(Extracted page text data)
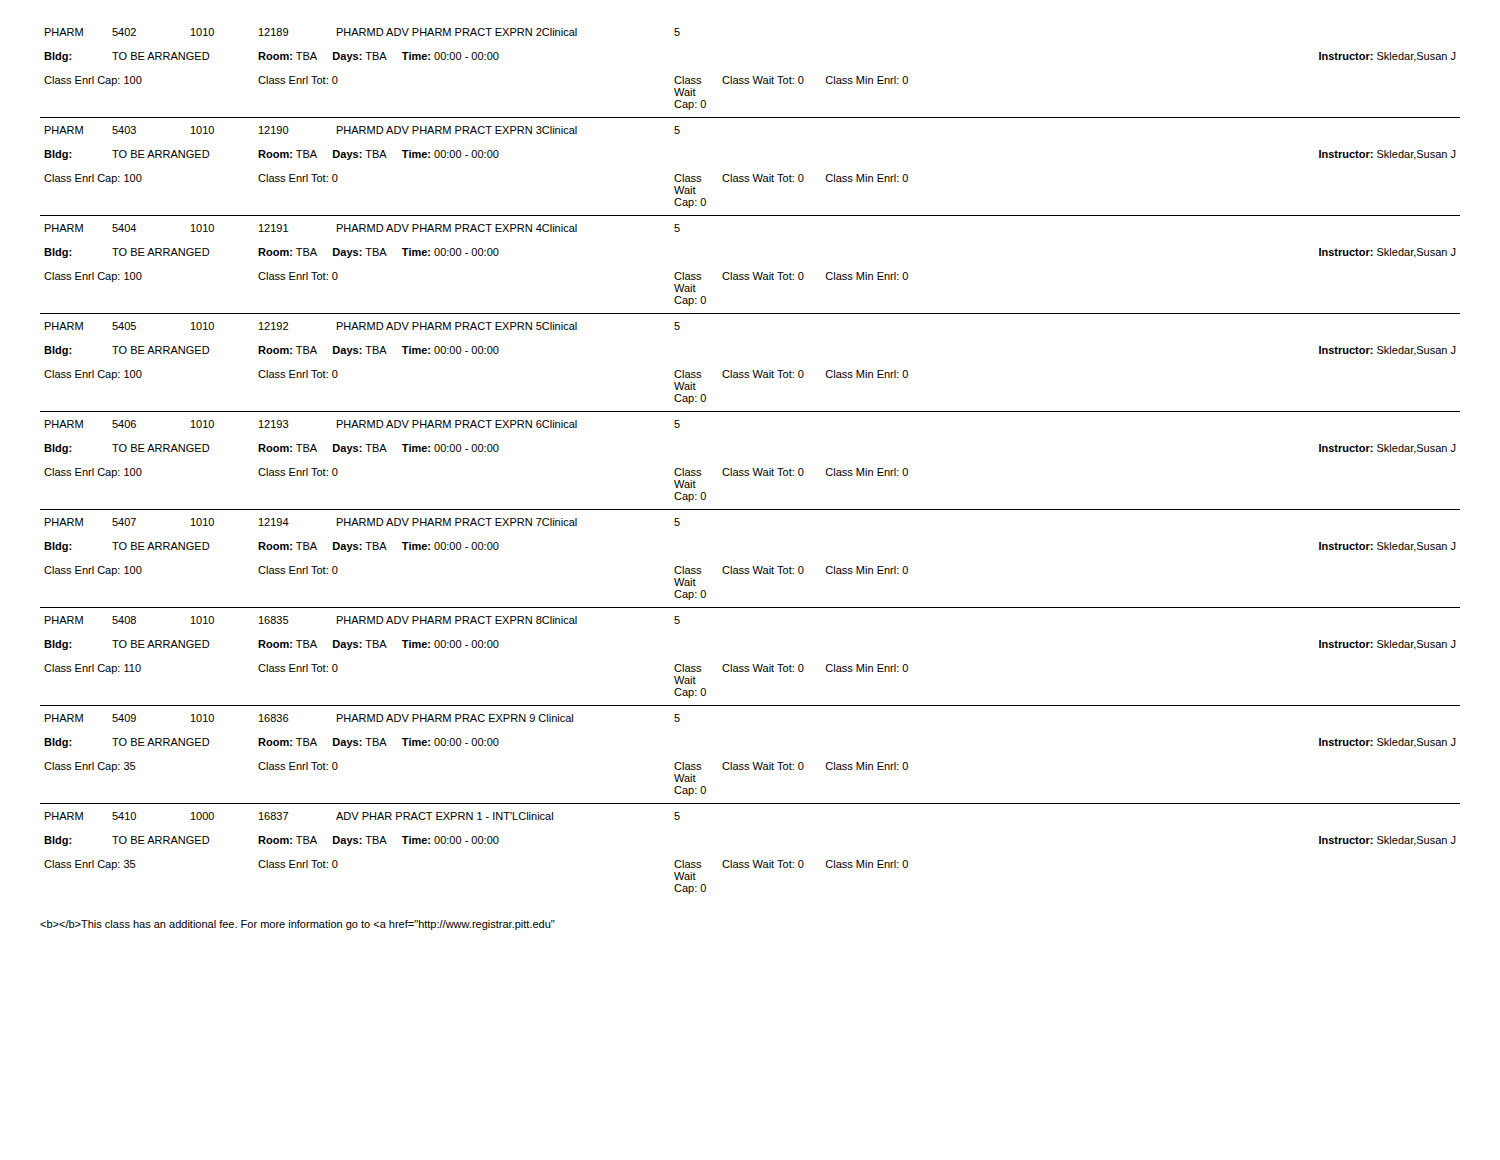| PHARM | 5402 | 1010 | 12189 | PHARMD ADV PHARM PRACT EXPRN 2Clinical | 5 | |
| Bldg: | TO BE ARRANGED | Room: TBA Days: TBA Time: 00:00 - 00:00 | Instructor: Skledar,Susan J |
| Class Enrl Cap: 100 | Class Enrl Tot: 0 | Class Wait Cap: 0 | Class Wait Tot: 0 Class Min Enrl: 0 |
| PHARM | 5403 | 1010 | 12190 | PHARMD ADV PHARM PRACT EXPRN 3Clinical | 5 | |
| Bldg: | TO BE ARRANGED | Room: TBA Days: TBA Time: 00:00 - 00:00 | Instructor: Skledar,Susan J |
| Class Enrl Cap: 100 | Class Enrl Tot: 0 | Class Wait Cap: 0 | Class Wait Tot: 0 Class Min Enrl: 0 |
| PHARM | 5404 | 1010 | 12191 | PHARMD ADV PHARM PRACT EXPRN 4Clinical | 5 | |
| Bldg: | TO BE ARRANGED | Room: TBA Days: TBA Time: 00:00 - 00:00 | Instructor: Skledar,Susan J |
| Class Enrl Cap: 100 | Class Enrl Tot: 0 | Class Wait Cap: 0 | Class Wait Tot: 0 Class Min Enrl: 0 |
| PHARM | 5405 | 1010 | 12192 | PHARMD ADV PHARM PRACT EXPRN 5Clinical | 5 | |
| Bldg: | TO BE ARRANGED | Room: TBA Days: TBA Time: 00:00 - 00:00 | Instructor: Skledar,Susan J |
| Class Enrl Cap: 100 | Class Enrl Tot: 0 | Class Wait Cap: 0 | Class Wait Tot: 0 Class Min Enrl: 0 |
| PHARM | 5406 | 1010 | 12193 | PHARMD ADV PHARM PRACT EXPRN 6Clinical | 5 | |
| Bldg: | TO BE ARRANGED | Room: TBA Days: TBA Time: 00:00 - 00:00 | Instructor: Skledar,Susan J |
| Class Enrl Cap: 100 | Class Enrl Tot: 0 | Class Wait Cap: 0 | Class Wait Tot: 0 Class Min Enrl: 0 |
| PHARM | 5407 | 1010 | 12194 | PHARMD ADV PHARM PRACT EXPRN 7Clinical | 5 | |
| Bldg: | TO BE ARRANGED | Room: TBA Days: TBA Time: 00:00 - 00:00 | Instructor: Skledar,Susan J |
| Class Enrl Cap: 100 | Class Enrl Tot: 0 | Class Wait Cap: 0 | Class Wait Tot: 0 Class Min Enrl: 0 |
| PHARM | 5408 | 1010 | 16835 | PHARMD ADV PHARM PRACT EXPRN 8Clinical | 5 | |
| Bldg: | TO BE ARRANGED | Room: TBA Days: TBA Time: 00:00 - 00:00 | Instructor: Skledar,Susan J |
| Class Enrl Cap: 110 | Class Enrl Tot: 0 | Class Wait Cap: 0 | Class Wait Tot: 0 Class Min Enrl: 0 |
| PHARM | 5409 | 1010 | 16836 | PHARMD ADV PHARM PRAC EXPRN 9 Clinical | 5 | |
| Bldg: | TO BE ARRANGED | Room: TBA Days: TBA Time: 00:00 - 00:00 | Instructor: Skledar,Susan J |
| Class Enrl Cap: 35 | Class Enrl Tot: 0 | Class Wait Cap: 0 | Class Wait Tot: 0 Class Min Enrl: 0 |
| PHARM | 5410 | 1000 | 16837 | ADV PHAR PRACT EXPRN 1 - INT'LClinical | 5 | |
| Bldg: | TO BE ARRANGED | Room: TBA Days: TBA Time: 00:00 - 00:00 | Instructor: Skledar,Susan J |
| Class Enrl Cap: 35 | Class Enrl Tot: 0 | Class Wait Cap: 0 | Class Wait Tot: 0 Class Min Enrl: 0 |
<b></b>This class has an additional fee. For more information go to <a href="http://www.registrar.pitt.edu"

# [Task prompt]
All the records need to be set down word for word, with the images left out.

# [Task result]
| PHARM | 5402 | 1010 | 12189 | PHARMD ADV PHARM PRACT EXPRN 2Clinical | 5 | |
| Bldg: | TO BE ARRANGED | Room: TBA Days: TBA Time: 00:00 - 00:00 | Instructor: Skledar,Susan J |
| Class Enrl Cap: 100 | Class Enrl Tot: 0 | Class Wait Cap: 0 | Class Wait Tot: 0 Class Min Enrl: 0 |
| PHARM | 5403 | 1010 | 12190 | PHARMD ADV PHARM PRACT EXPRN 3Clinical | 5 | |
| Bldg: | TO BE ARRANGED | Room: TBA Days: TBA Time: 00:00 - 00:00 | Instructor: Skledar,Susan J |
| Class Enrl Cap: 100 | Class Enrl Tot: 0 | Class Wait Cap: 0 | Class Wait Tot: 0 Class Min Enrl: 0 |
| PHARM | 5404 | 1010 | 12191 | PHARMD ADV PHARM PRACT EXPRN 4Clinical | 5 | |
| Bldg: | TO BE ARRANGED | Room: TBA Days: TBA Time: 00:00 - 00:00 | Instructor: Skledar,Susan J |
| Class Enrl Cap: 100 | Class Enrl Tot: 0 | Class Wait Cap: 0 | Class Wait Tot: 0 Class Min Enrl: 0 |
| PHARM | 5405 | 1010 | 12192 | PHARMD ADV PHARM PRACT EXPRN 5Clinical | 5 | |
| Bldg: | TO BE ARRANGED | Room: TBA Days: TBA Time: 00:00 - 00:00 | Instructor: Skledar,Susan J |
| Class Enrl Cap: 100 | Class Enrl Tot: 0 | Class Wait Cap: 0 | Class Wait Tot: 0 Class Min Enrl: 0 |
| PHARM | 5406 | 1010 | 12193 | PHARMD ADV PHARM PRACT EXPRN 6Clinical | 5 | |
| Bldg: | TO BE ARRANGED | Room: TBA Days: TBA Time: 00:00 - 00:00 | Instructor: Skledar,Susan J |
| Class Enrl Cap: 100 | Class Enrl Tot: 0 | Class Wait Cap: 0 | Class Wait Tot: 0 Class Min Enrl: 0 |
| PHARM | 5407 | 1010 | 12194 | PHARMD ADV PHARM PRACT EXPRN 7Clinical | 5 | |
| Bldg: | TO BE ARRANGED | Room: TBA Days: TBA Time: 00:00 - 00:00 | Instructor: Skledar,Susan J |
| Class Enrl Cap: 100 | Class Enrl Tot: 0 | Class Wait Cap: 0 | Class Wait Tot: 0 Class Min Enrl: 0 |
| PHARM | 5408 | 1010 | 16835 | PHARMD ADV PHARM PRACT EXPRN 8Clinical | 5 | |
| Bldg: | TO BE ARRANGED | Room: TBA Days: TBA Time: 00:00 - 00:00 | Instructor: Skledar,Susan J |
| Class Enrl Cap: 110 | Class Enrl Tot: 0 | Class Wait Cap: 0 | Class Wait Tot: 0 Class Min Enrl: 0 |
| PHARM | 5409 | 1010 | 16836 | PHARMD ADV PHARM PRAC EXPRN 9 Clinical | 5 | |
| Bldg: | TO BE ARRANGED | Room: TBA Days: TBA Time: 00:00 - 00:00 | Instructor: Skledar,Susan J |
| Class Enrl Cap: 35 | Class Enrl Tot: 0 | Class Wait Cap: 0 | Class Wait Tot: 0 Class Min Enrl: 0 |
| PHARM | 5410 | 1000 | 16837 | ADV PHAR PRACT EXPRN 1 - INT'LClinical | 5 | |
| Bldg: | TO BE ARRANGED | Room: TBA Days: TBA Time: 00:00 - 00:00 | Instructor: Skledar,Susan J |
| Class Enrl Cap: 35 | Class Enrl Tot: 0 | Class Wait Cap: 0 | Class Wait Tot: 0 Class Min Enrl: 0 |
<b></b>This class has an additional fee. For more information go to <a href="http://www.registrar.pitt.edu"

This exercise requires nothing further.